Baca Juga:  4 Etika Berteman dalam Islam Menurut Imam Al Ghazali

(10). وَقَدْ خَابَ مَنْ دَسَّاهَا

dan sesungguhnya merugilah orang yang mengotorinya.

Ayat-ayat tersebut di atas menjelaskan tentang penyempurnaan ciptaannya, dengan diilhami kepada setiap jiwa mana yang baik dan mana yang buruk.

Seperti halnya semua orang tahu, bahwa mencuri adalah buruk. Contoh lain, bahwa semua orang tahu, bahwa zina itu buruk. Tiada ada seorangpun yang mau bahwa hal itu terjadi pada orang-orang terdekatnya.

Pada ayat selanjutnya, yaitu pada ayat 9 dan 10, menurut Quraish Syihab, ayat tersebut menyebutkan betapa beruntungnya orang yang menyucikan dan mengembangkan segala potensi kebaikan yang dimilikinya dan celakalah bagi orang yang menutup potensi kebaikannya serta mengotori jiwanya.
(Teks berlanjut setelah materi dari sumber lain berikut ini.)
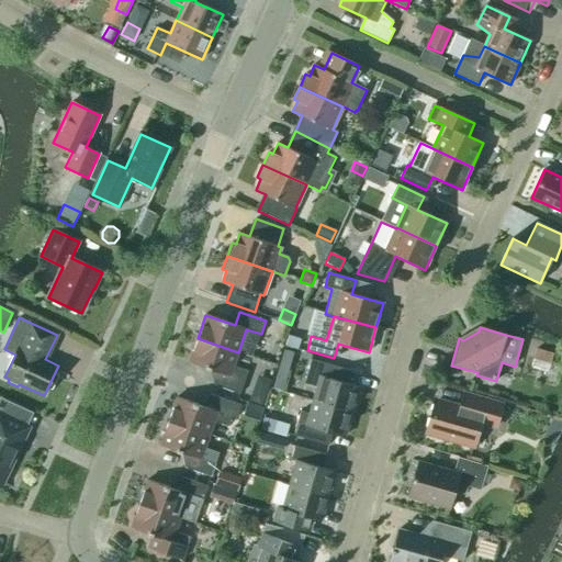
[(300,344),(294,335),(285,340),(291,349),(300,344)]
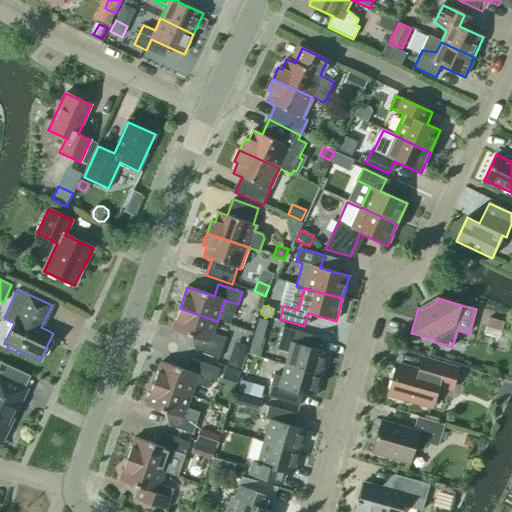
[(217,321),(180,308),(172,330),(199,339),(195,351),(218,359),(223,347),(226,339),(212,334),(217,321)]
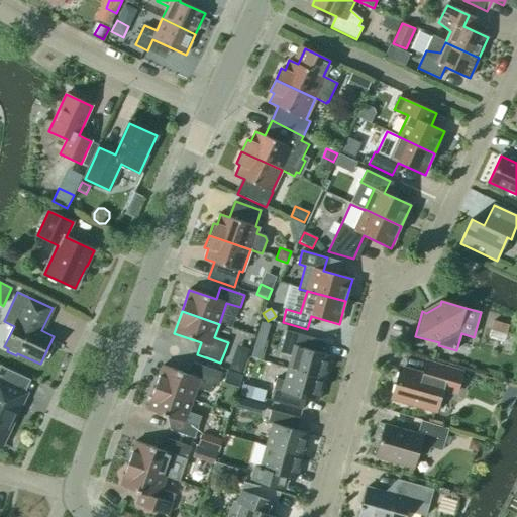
[(509,325),(493,321),(489,338),(504,342),(509,325)]
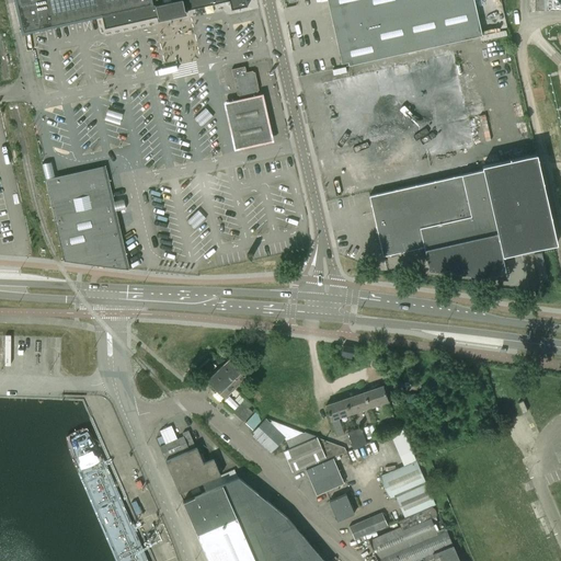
[(14,0),(22,34),(102,16),(104,29),(157,18),(158,21),(159,20),(172,16),(185,13),(185,14),(186,14),(186,10),(229,1),(231,10),(248,7),(245,0),(14,0)]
Tazkiyatun nafs ini menjadi penting sebab jika boleh kita umpamakan, tazkiyatun nafs ini seperti layaknya sebuah gelas. Jika gelas tersebut bersih atau suci, segala hal yang mengisinya pun akan tetap lezat.

Seperti halnya gelas bersih yang diisi dengan air bening, ia akan tetap bening. Namun jika gelas tersebut kotor, apapun yang dimasukkan ke dalamnya, baik itu minuman yang dianggap paling nikmatpun akan sia-sia karena akan berubah menjadi kotor.

Demikian juga dengan jiwa. Ketika jiwa kita bersih, maka akan siap menampung segala kebaikan-kebaikan. Namun sebaliknya, jika jiwa kita kotor, maka tidak akan siap menampung kebaikan-kebaikan sebagaimana gelas kotor tadi.